With the correct definition of a vector field, its covariant derivative looks like what @kent davidge posted in post #2.

However, even before we get to this point, I'm confused about what you intend $\gamma$ to be. You define it as:

let $\gamma (\lambda, s)$ be a family of geodesics, where sss is the parameter and λλ\lambda distinguishes between geodesics.

But with this definition, $\lambda$ and $s$ aren't coordinates, they're parameters, so $\gamma$ isn't even a scalar field, and you can't compute its covariant derivative at all. A scalar field would be $\gamma(x^\nu)$, i.e., a function that takes coordinates as input and outputs a number. To obtain that from your definition you would need functions $\lambda(x^\nu)$ and $s(x^\nu)$, i.e., for every point in spacetime, you would need to know which geodesic in the family it was on and what the curve parameter of that geodesic was at that spacetime point. Without this information you can't proceed.

Considering you last defined quantity we would have a term of the type
$$
\nabla_\alpha \frac{\partial}{\partial s} \gamma_{\beta} \nabla^{\beta}
$$

when calculating the commutator.

No, you wouldn't. As I noted above, $\gamma$ shouldn't have an index. Also, $s$ is a curve parameter, not a coordinate, so there is no meaning to a partial derivative with respect to it. The whole scheme in the OP needs to be reworked in the light of the above comments.

 

[Pentaquark6]

Kent davidge: yeah you’re right, I’ve got a typo in the definition of $\nabla_\alpha Z^\mu$.Ok, it seems that there is a conflict of notations here. In the text I am using, the points along a curve $\gamma$ are denoted as $\gamma^\mu \partial_\mu$ with $\partial_\mu$ being the basis vectors. This renders $\gamma^\mu$ (the components of) a vector field.

Furthermore $Z^\mu=\partial_\lambda \gamma^\mu$ shouldn't be a conflict of indices, as $\lambda$ is not an index denoting components, but a parameter by which $\gamma$ is differentiated. If this notation irritates you, we can write $Z^\mu=\dot{\gamma}^\mu$ with $\dot{}=\frac{\partial}{\partial \lambda}$.

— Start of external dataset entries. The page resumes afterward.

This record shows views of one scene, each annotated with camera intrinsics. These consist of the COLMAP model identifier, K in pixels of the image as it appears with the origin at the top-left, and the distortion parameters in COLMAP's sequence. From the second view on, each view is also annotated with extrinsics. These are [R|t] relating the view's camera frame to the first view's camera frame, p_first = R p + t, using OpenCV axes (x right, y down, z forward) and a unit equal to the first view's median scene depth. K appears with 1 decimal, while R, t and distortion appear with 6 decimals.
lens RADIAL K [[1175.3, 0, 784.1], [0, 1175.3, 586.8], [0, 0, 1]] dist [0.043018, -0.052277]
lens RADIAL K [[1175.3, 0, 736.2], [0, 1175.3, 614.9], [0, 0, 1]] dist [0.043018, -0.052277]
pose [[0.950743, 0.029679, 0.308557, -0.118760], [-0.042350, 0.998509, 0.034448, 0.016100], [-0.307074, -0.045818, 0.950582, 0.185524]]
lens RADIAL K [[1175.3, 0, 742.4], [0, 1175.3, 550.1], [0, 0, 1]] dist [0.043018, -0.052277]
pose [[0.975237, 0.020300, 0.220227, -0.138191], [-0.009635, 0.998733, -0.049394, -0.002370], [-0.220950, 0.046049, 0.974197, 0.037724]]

I hope this makes my question a little bit clearer.

 

[PeterDonis]

In the text I am using

What text? And what part of it are you getting all this from?

 

[martinbn]

May be this will help. The derivative $\frac D{ds}$ is the induced connection along the curve from $\nabla$. So, at least for tensors that are restrictions along the curve from tensors on the manifold, you have that $\frac D{ds}T=\nabla_{\dot{\gamma}}T$. Your question really is whether $\nabla_X\nabla_{\dot{\gamma}}T=\nabla_{\dot{\gamma}}\nabla_XT$.